In hopes of freeing up cap space for Chris Bosh (who has a four year, $88 million contract on the table), the Houston Rockets recently sent Jeremy Lin and a future first-round pick to the Lakers.
After trading their first-round picks in 2015 and 2017 to Phoenix and Orlando as part of deals for Dwight Howard and Steve Nash, the Lakers can now look forward to having a stake in next year's draft.
As far as Lin goes, the move to Los Angeles was beneficial for both sides. Lin, who was a regular in the Rockets rotation last season, averaged 12.5 (PPG) and 4.1 (APG) during a playoff run that was eventually halted by the Portland Trail Blazers.
Despite not receiving starter's minutes, Lin proved he could be productive on both ends of the court and showed promise as a potential starting guard during the postseason.
With one acquisition, the Lakers solved what has been their biggest problem in recent memory: finding a starting point guard. While Nash showed flashes of his younger self, there was no question the 40-year-old point guard had minimal gas left in the tank, especially with his inability to stay healthy. Lin can now relieve Nash of his starting duties.
As of today, the Lakers roster is looking drastically better than it did last season.
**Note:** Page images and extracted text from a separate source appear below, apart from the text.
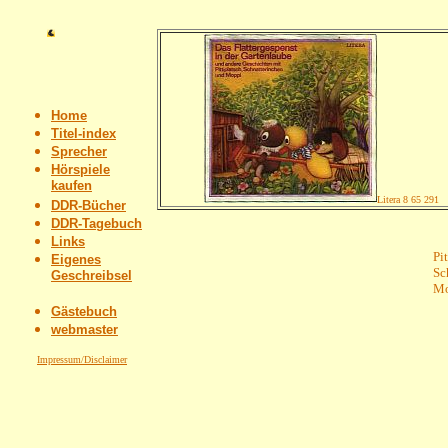
Home
Titel-index
Sprecher
Hörspiele
kaufen
Litera 8 65 291
DDR-Bücher
DDR-Tagebuch
Links
Pit
Eigenes
Sc
Geschreibsel
Mo
Gästebuch
webmaster
Impressum/Disclaimer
With new draftee Julius Randle, a healthy Kobe Bryant and Lin in the mix, the Lakers now have a roster that can at least compete for a playoff spot in what will be a hotly-contested Western Conference.
The Lakers may not be knocking on the doors of the San Antonio Spurs or Oklahoma City Thunder anytime soon, but they won't be the doormats they were last season.
The next step for the Lakers will be to grind out another season with their new additions. Unless the Lakers land a max deal player sometime soon, they will be a borderline playoff team - at best. It will, however, be interesting to see what type of moves Mitch Kupchak still has in store - free agency is far from over, and plenty of good players are still on the market.
One thing is for sure, though, and that's that Lin will start and provide stability at a position that hasn't been relevant in LA since Derek Fisher left town. Lin may not be the big-name player the Lakers were looking for, but he'll do just fine for now.